The US dollar rose 4.5% in 2016 after Donald Trump won the presidential election. That’s a huge movement for currency. In 2017, however, the Trump trade has been reversing, leading the US dollar to give away most of those gains. One reason is the Fed’s dovishness on further interest rate hikes. Another reason could be doubts over whether Trump will come through on his campaign promises. That’s a particular concern after the proposed health care bill failed to receive enough votes to bring it to a vote in the House.
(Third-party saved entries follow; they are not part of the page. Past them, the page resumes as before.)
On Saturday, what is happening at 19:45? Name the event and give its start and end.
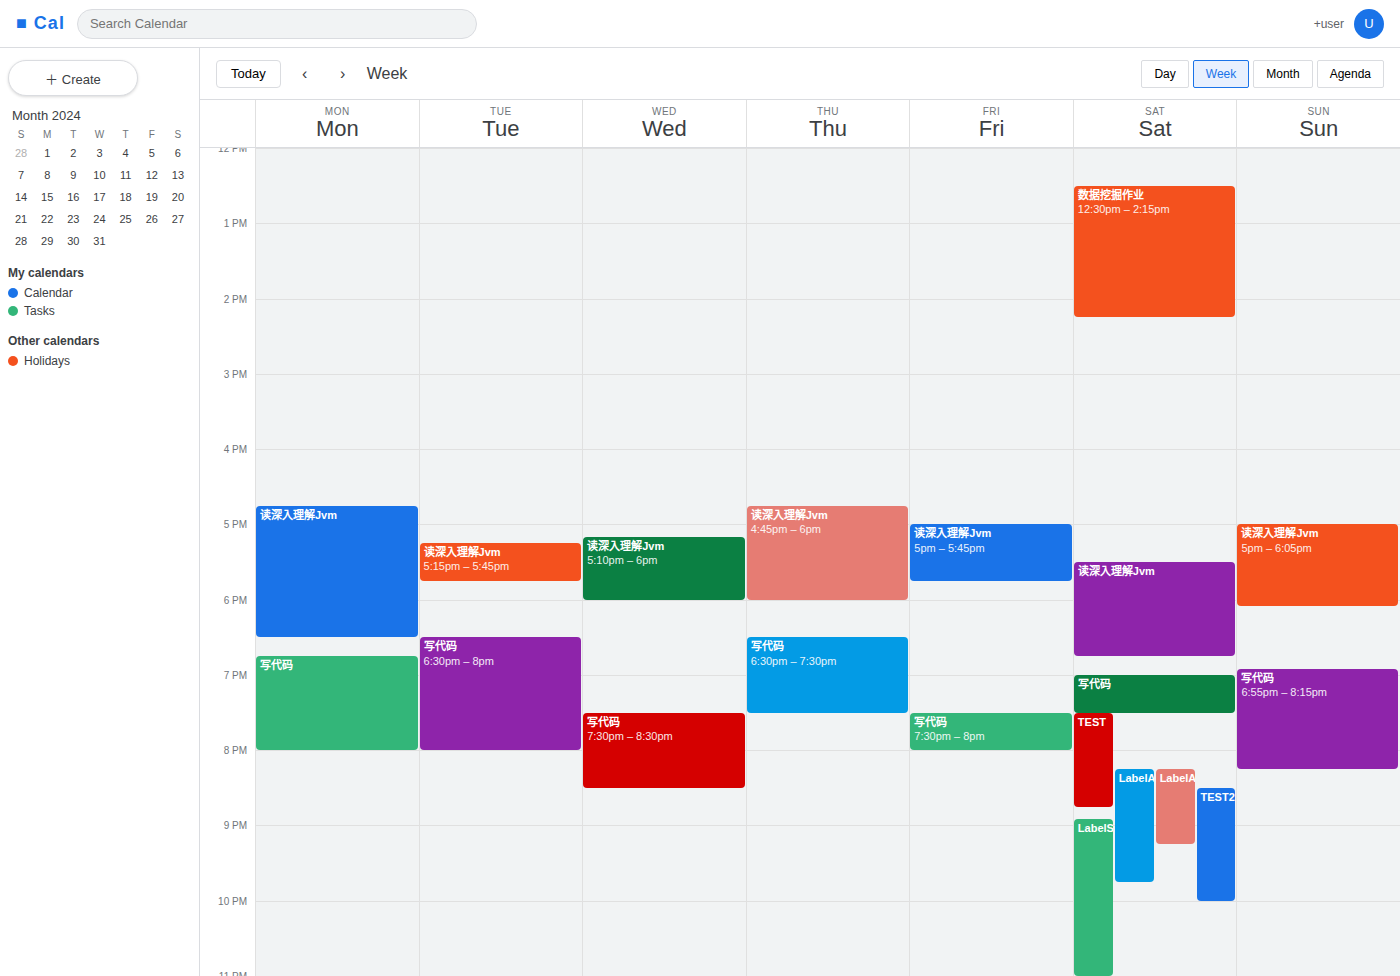
"TEST", 19:30 to 20:45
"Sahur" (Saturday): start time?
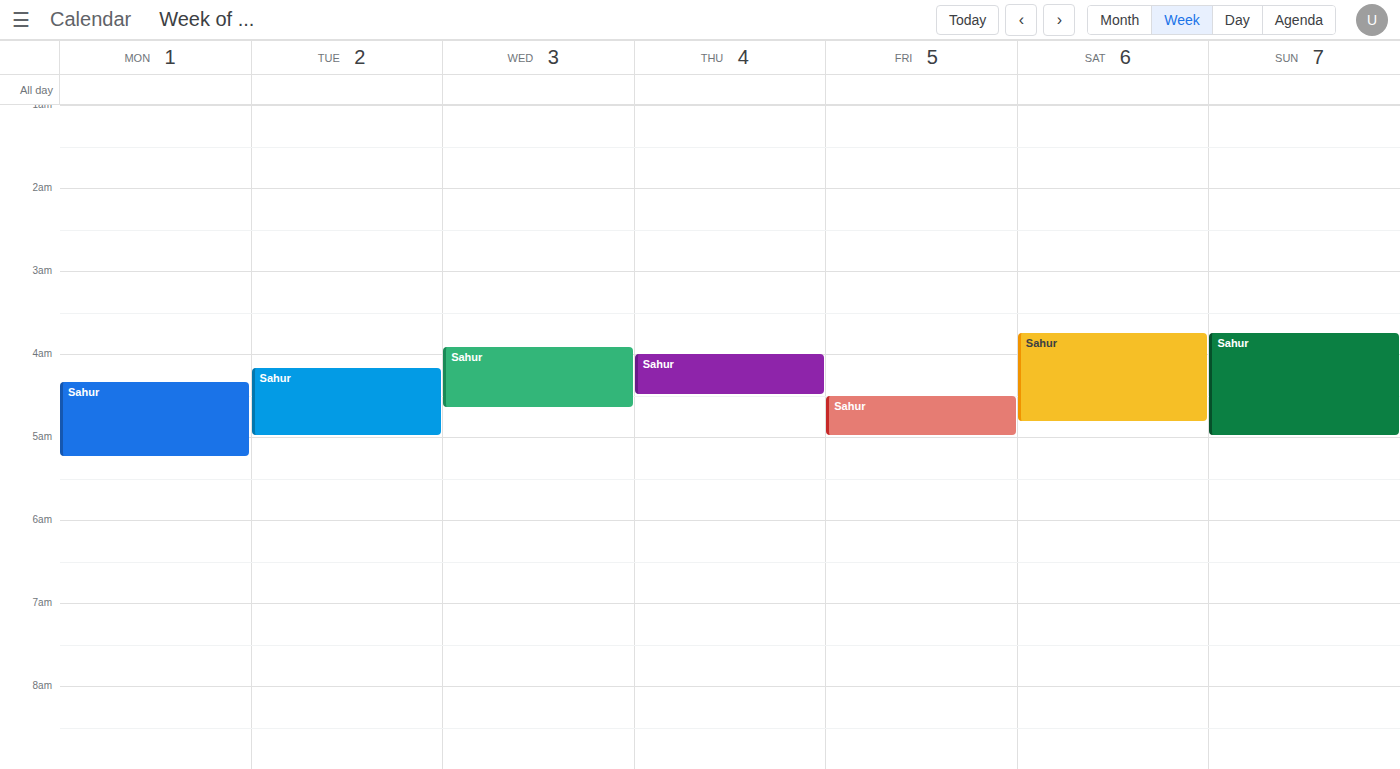
3:45 AM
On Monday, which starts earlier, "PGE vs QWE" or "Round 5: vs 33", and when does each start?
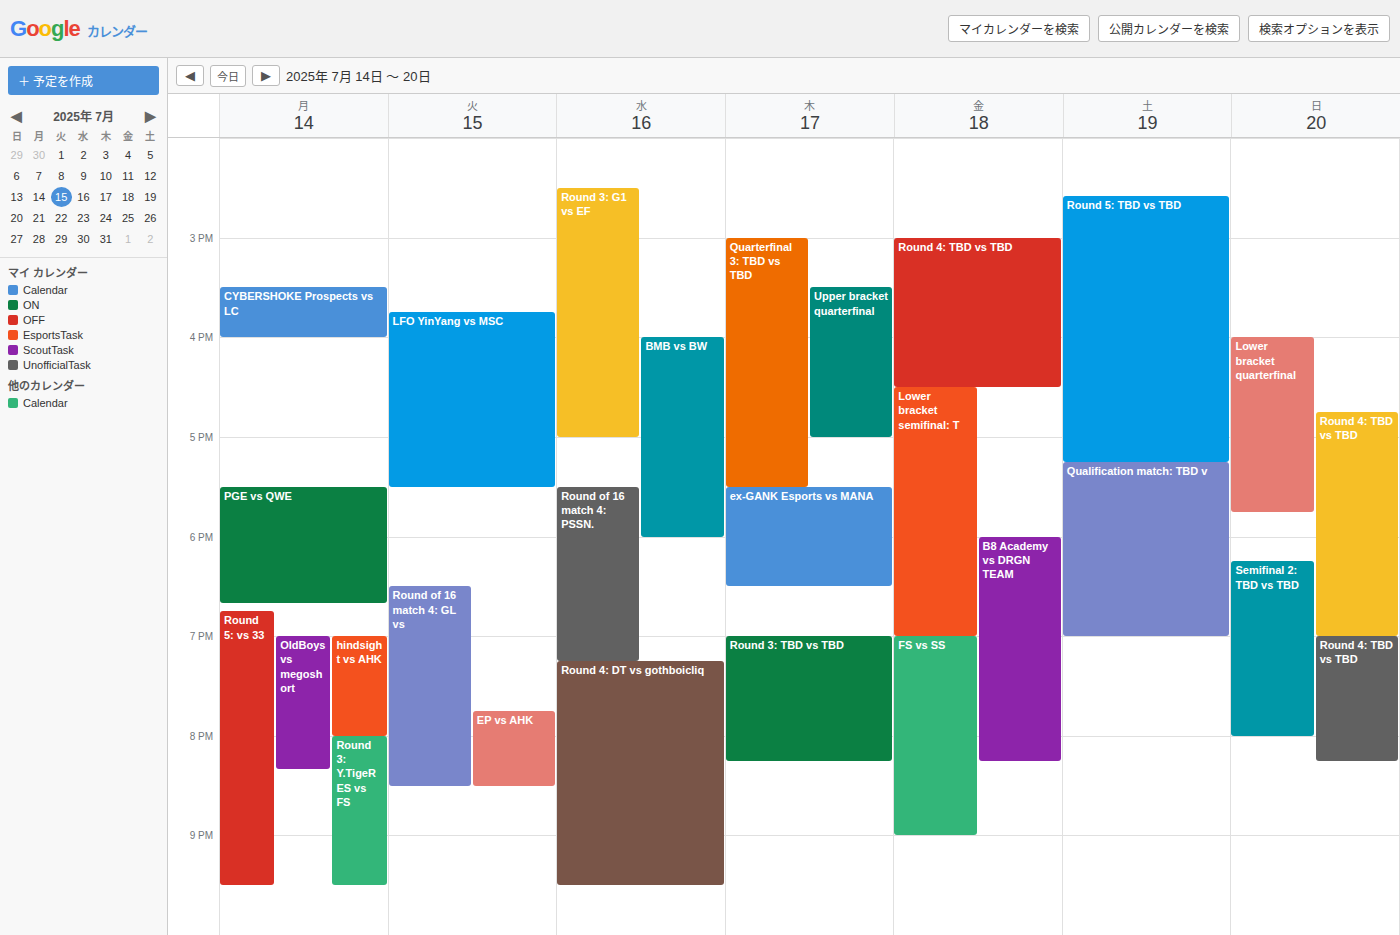
"PGE vs QWE" 5:30 PM; "Round 5: vs 33" 6:45 PM.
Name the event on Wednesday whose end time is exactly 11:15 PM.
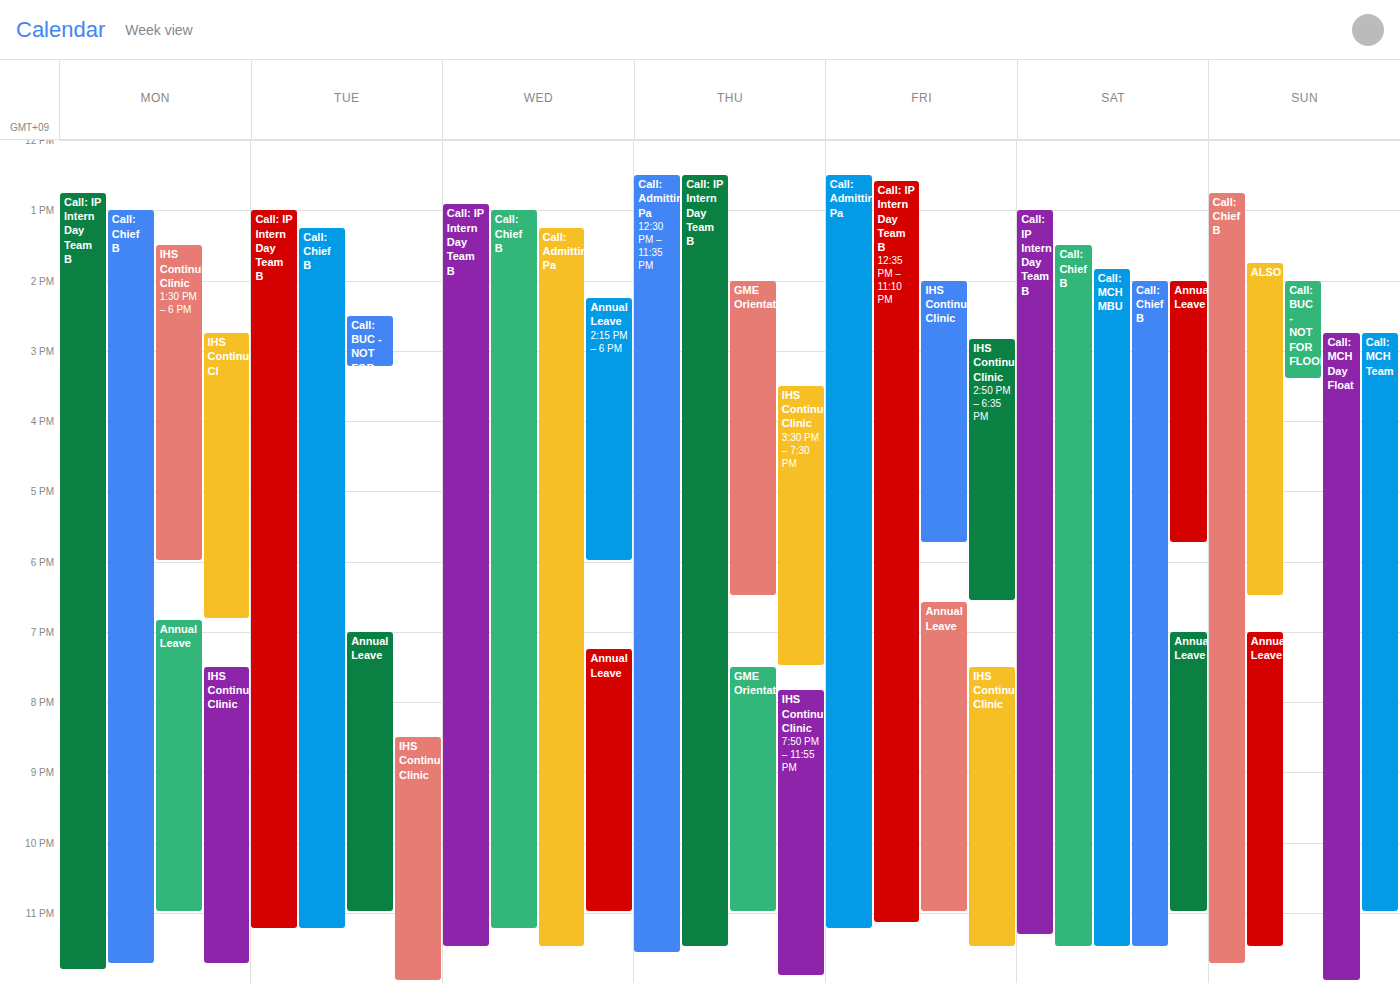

Many investment banks, including HSBC and Citigroup (C), expect the US dollar to strengthen in the short term as the Fed moves ahead to normalize interest rates. HSBC also believes that Republicans could unite when it comes to tax reforms. If Trump is able to instill confidence in the markets that he can convert his agenda into law, the markets would give a loud cheer.
US dollar and gold
Dollar-denominated assets such as gold are influenced by the US dollar’s strength. A strong dollar is negative for gold, and vice versa. Growing strength in the dollar puts pressure on gold prices.
As a result, it’s important to track the dollar’s direction. Doing so can indicate the direction of gold prices (GLD) and the prices of gold-tracking stocks such as Iamgold (IAG), AngloGold Ashanti (AU), Gold Fields (GFI), and Agnico Eagle Mines (AEM).
The US dollar also influences funds such as the VanEck Vectors Gold Miners ETF (GDX). Together, the three companies mentioned above make up 11.9% of GDX’s holdings.